Efforts are being made to increase the storage and shell life of food by using active antimicrobial packagings. The antibacterial agents may be coated onto the packaging material [77,78]. Due to its known antibacterial activity chitosan was also used to obtain antibacterial coatings [79] or used to encapsulate/incorporate another antibacterial agent [80] in order to improve the antimicrobial activity of the coating [81]. Various procedures have been proposed for coating the antimicrobial agent: spraying (nebulisation) [82], lamination [79], immersion, etc. [83,84].

One way to perform the coating of the active agent is the electrospinning method due to several advantages: besides the high specific surface area, the very thin thickness of the coated (deposited) layer which can be easily control by the changing of the deposition time or of the flow rate with the possibility to obtain very thin coatings which in some cases are enough to obtain the desired antibacterial effect [27,85].

Plasticizers are added to the coatings to overcome the brittleness exhibited during packaging formation [80] and to improve the flexibility and processability. It is known that polymer nanofibers and have higher yield strength and especially higher ductility than the corresponding bulk material [86,87] due to low nanofiber crystallinity resulting from rapid solidification of the ultrafine electrospun jets [88,87]. Thus it is expected that the nanofibrous electrospun coating layers will have the needed flexibility during the package formation/life time without the plasticizer addition.

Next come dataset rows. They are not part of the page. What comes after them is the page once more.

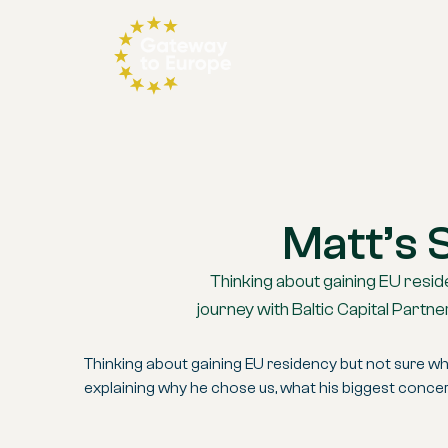
Matt’s 
Thinking about gaining EU reside
journey with Baltic Capital Part
Thinking about gaining EU residency but not sure wher
explaining why he chose us, what his biggest conce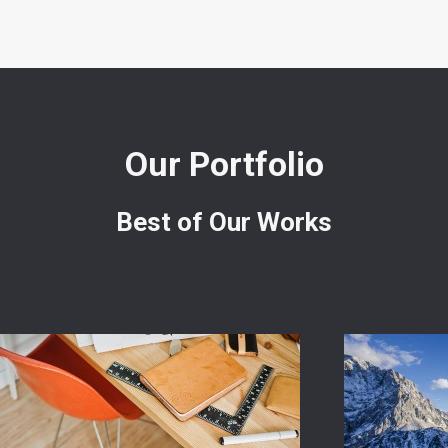
Our Portfolio
Best of Our Works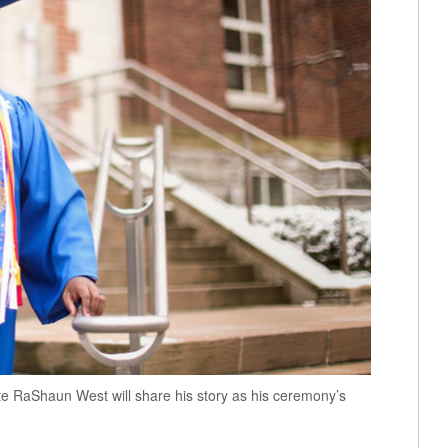
 RaShaun West will share his story as his ceremony’s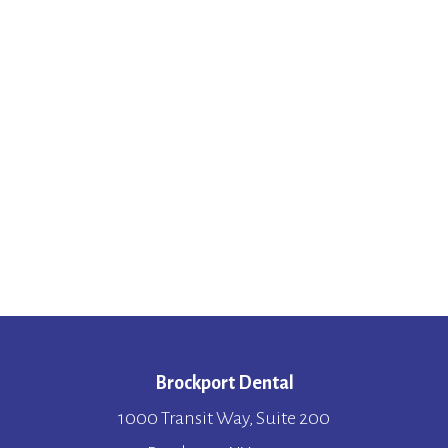
Brockport Dental
1000 Transit Way, Suite 200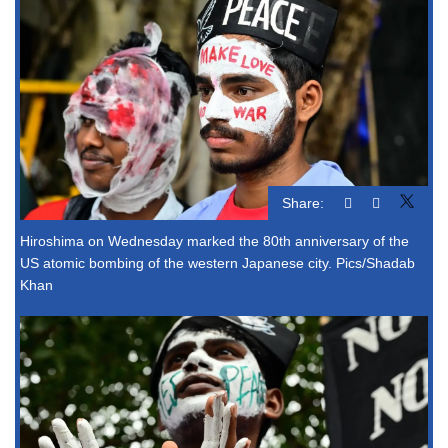
Share:
Hiroshima on Wednesday marked the 80th anniversary of the
US atomic bombing of the western Japanese city. Pics/Shadab
Khan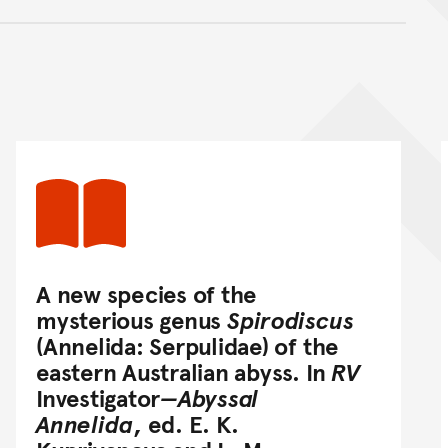
nt
A new species of the
mysterious genus
Spirodiscus
(Annelida: Serpulidae) of the
eastern Australian abyss. In
RV
Investigator
—Abyssal
Annelida
, ed. E. K.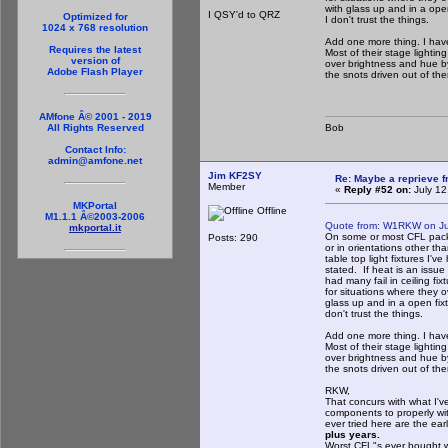
with glass up and in a ope
I QSY'd to QRZ
Optimized for
I don't trust the things.
1024 x 768 resolution
Add one more thing. I have
Requires the latest
Most of their stage lighti
version of
over brightness and hue b
Adobe Flash Player
the snots driven out of th
AMfone Â© 2001 - 2019
Bob
All Rights Reserved
Contact Info:
admin@amfone.net
Jim KF2SY
Re: Maybe a reprieve 
Member
«
Reply #52 on:
July 12
MKPortal
Offline
M1.1.1 Â©2003-2006
Quote from: W1RKW on Ju
mkportal.it
On some or most CFL packa
Posts: 290
or in orientations other t
table top light fixtures I'
stated. If heat is an issue
had many fail in ceiling fi
for situations where they o
glass up and in a open fix
don't trust the things.
Add one more thing. I have
Most of their stage lighti
over brightness and hue b
the snots driven out of th
RKW,
That concurs with what I've
components to properly wit
ever tried here are the ea
plus years.
Worst CFL"s ever bought 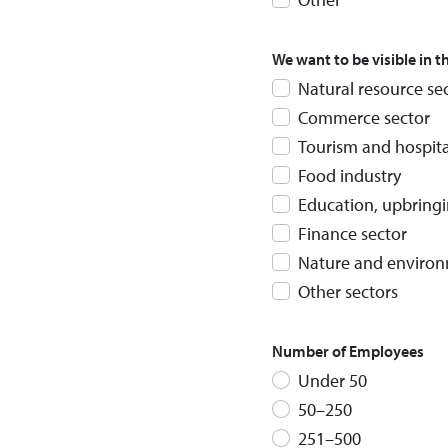
We want to be visible in 
Natural resource se
Commerce sector
Tourism and hospita
Food industry
Education, upbring
Finance sector
Nature and environ
Other sectors
Number of Employees
Under 50
50–250
251–500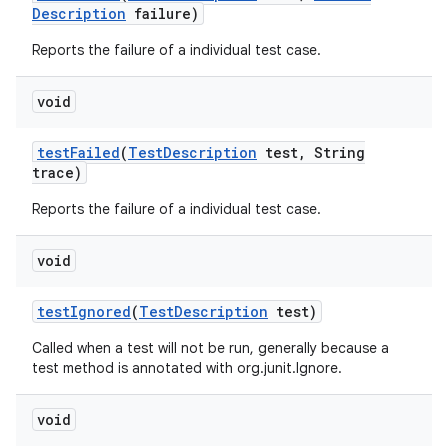
Description
failure)
Reports the failure of a individual test case.
void
test
Failed
(
Test
Description
test
,
String
trace)
Reports the failure of a individual test case.
void
test
Ignored
(
Test
Description
test)
Called when a test will not be run, generally because a
test method is annotated with org.junit.Ignore.
void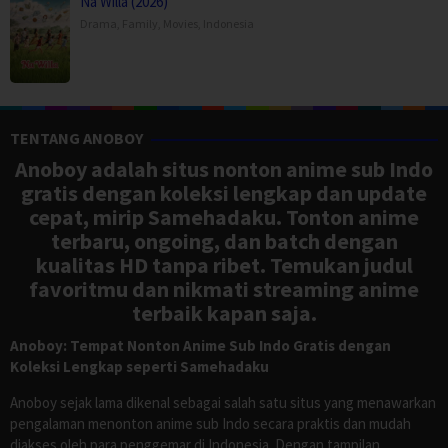
Na Willa (2026)
Drama
,
Family
,
Movies
,
Indonesia
TENTANG ANOBOY
Anoboy adalah situs nonton anime sub Indo
gratis dengan koleksi lengkap dan update
cepat, mirip Samehadaku. Tonton anime
terbaru, ongoing, dan batch dengan
kualitas HD tanpa ribet. Temukan judul
favoritmu dan nikmati streaming anime
terbaik kapan saja.
Anoboy: Tempat Nonton Anime Sub Indo Gratis dengan
Koleksi Lengkap seperti Samehadaku
Anoboy sejak lama dikenal sebagai salah satu situs yang menawarkan
pengalaman menonton anime sub Indo secara praktis dan mudah
diakses oleh para penggemar di Indonesia. Dengan tampilan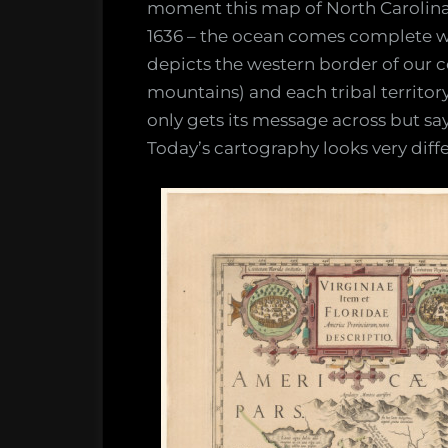
moment this map of North Carolina 
1636 – the ocean comes complete wit
depicts the western border of our 
mountains) and each tribal territor
only gets its message across but 
Today’s cartography looks very diffe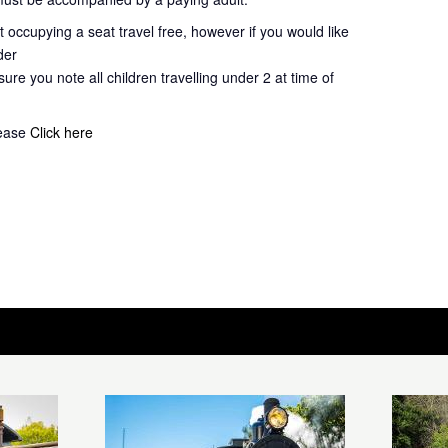
 occupying a seat travel free, however if you would like
der
ure you note all children travelling under 2 at time of
lease
Click here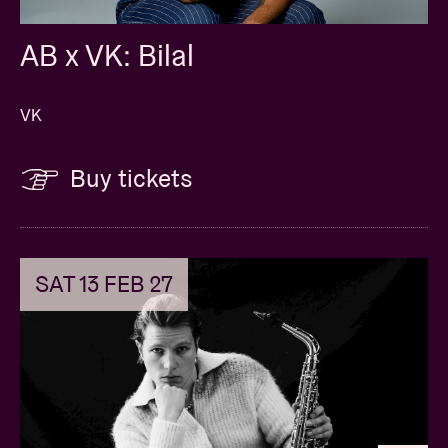
AB x VK: Bilal
VK
Buy tickets
SAT 13 FEB 27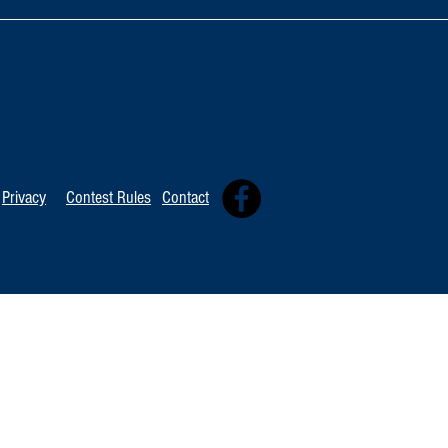
TOP 20 FOR Au
TOP 100 FOR August 8th
Privacy
Contest Rules
Contact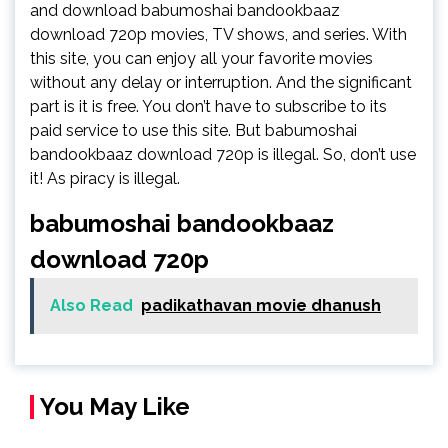
and download babumoshai bandookbaaz
download 720p movies, TV shows, and series. With
this site, you can enjoy all your favorite movies
without any delay or interruption. And the significant
part is it is free. You don’t have to subscribe to its
paid service to use this site. But babumoshai
bandookbaaz download 720p is illegal. So, don’t use
it! As piracy is illegal.
babumoshai bandookbaaz
download 720p
Also Read
padikathavan movie dhanush
You May Like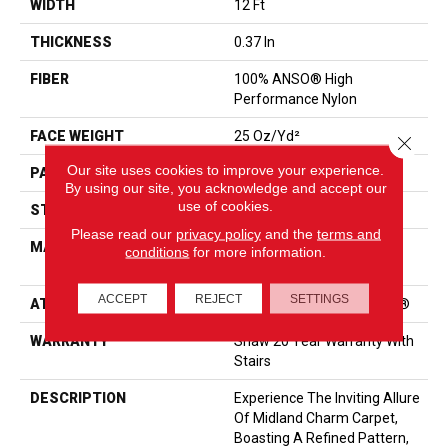
WIDTH
12 Ft
THICKNESS
0.37 In
FIBER
100% ANSO® High
Performance Nylon
FACE WEIGHT
25 Oz/yd²
Close 
Our site uses cookies to improve your experience.
PATTERN REPEAT
1.5 In W X 1.25 In L
By using our site, you acknowledge and accept our
use of cookies.
STYLE
Pattern
Please read our
privacy policy
and the
terms and
MATERIAL
100% ANSO® High
conditions
for more information.
Performance Nylon
ACCEPT
REJECT
SETTINGS
ATTACHED PAD
Polypropylene, ClassicBac®
WARRANTY
Shaw 20 Year Warranty With
Stairs
DESCRIPTION
Experience The Inviting Allure
Of Midland Charm Carpet,
Boasting A Refined Pattern,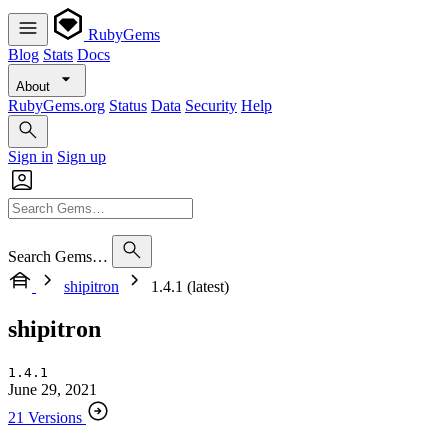
RubyGems
Blog
Stats
Docs
About
RubyGems.org
Status
Data
Security
Help
Sign in
Sign up
Search Gems…
shipitron
1.4.1 (latest)
shipitron
1.4.1
June 29, 2021
21 Versions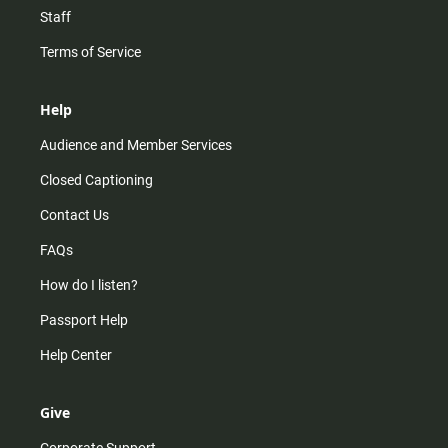
Staff
Terms of Service
Help
Audience and Member Services
Closed Captioning
Contact Us
FAQs
How do I listen?
Passport Help
Help Center
Give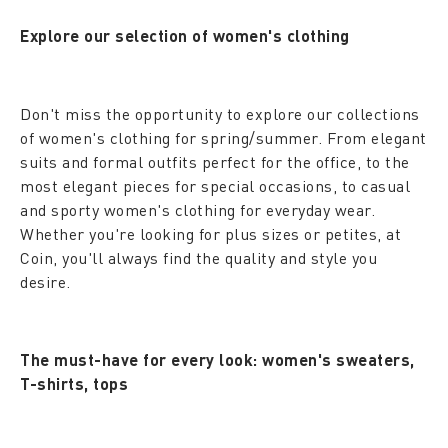
Explore our selection of women's clothing
Don't miss the opportunity to explore our collections
of women's clothing for spring/summer. From elegant
suits and formal outfits perfect for the office, to the
most elegant pieces for special occasions, to casual
and sporty women's clothing for everyday wear.
Whether you're looking for plus sizes or petites, at
Coin, you'll always find the quality and style you
desire.
The must-have for every look: women's sweaters,
T-shirts, tops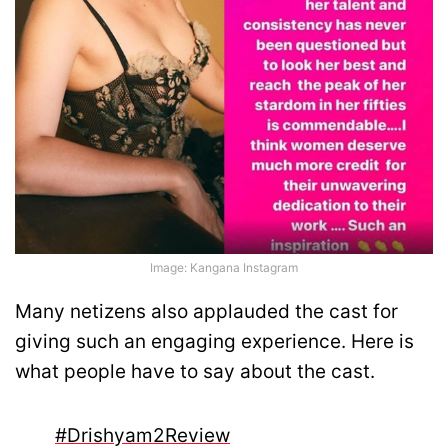
Image: Kangana Instagram
Many netizens also applauded the cast for
giving such an engaging experience. Here is
what people have to say about the cast.
#Drishyam2Review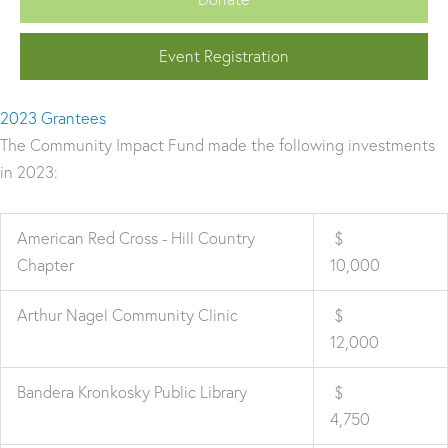
Event Registration
2023 Grantees
The Community Impact Fund made the following investments
in 2023:
American Red Cross - Hill Country
$
Chapter
10,000
Arthur Nagel Community Clinic
$
12,000
Bandera Kronkosky Public Library
$
4,750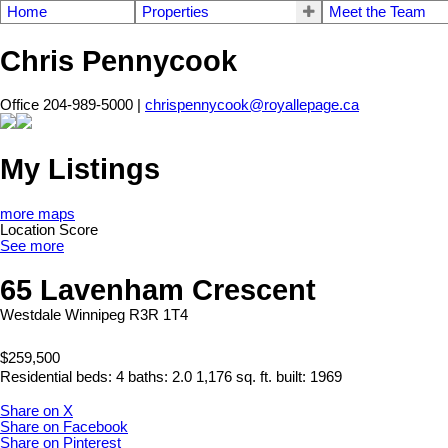
Home
Properties
Meet the Team
Chris Pennycook
Office 204-989-5000 |
chrispennycook@royallepage.ca
My Listings
more maps
Location Score
See more
65 Lavenham Crescent
Westdale
Winnipeg
R3R 1T4
$259,500
Residential
beds:
4
baths:
2.0
1,176 sq. ft.
built:
1969
Share on X
Share on Facebook
Share on Pinterest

Polyethylene films chitosan-coated by electrospinning had good antimicrobial activity against food pathogen microorganisms as Grampositive (Listeria monocytogenes) or Gram-negative (Escherichia coli, Salmonella) [26]. The addition of vitamin E to the coatings improved the aspect, smell, pH, reaction with H2S and total number of germs for minced poultry meat packaging [85]. Polylactic acid films coated by electrospnning with formulation containing chitosan had excellent antifungal activities against Aspergillus brasiliensis, Fusarium graminearum, Penicillium corylophilum [89].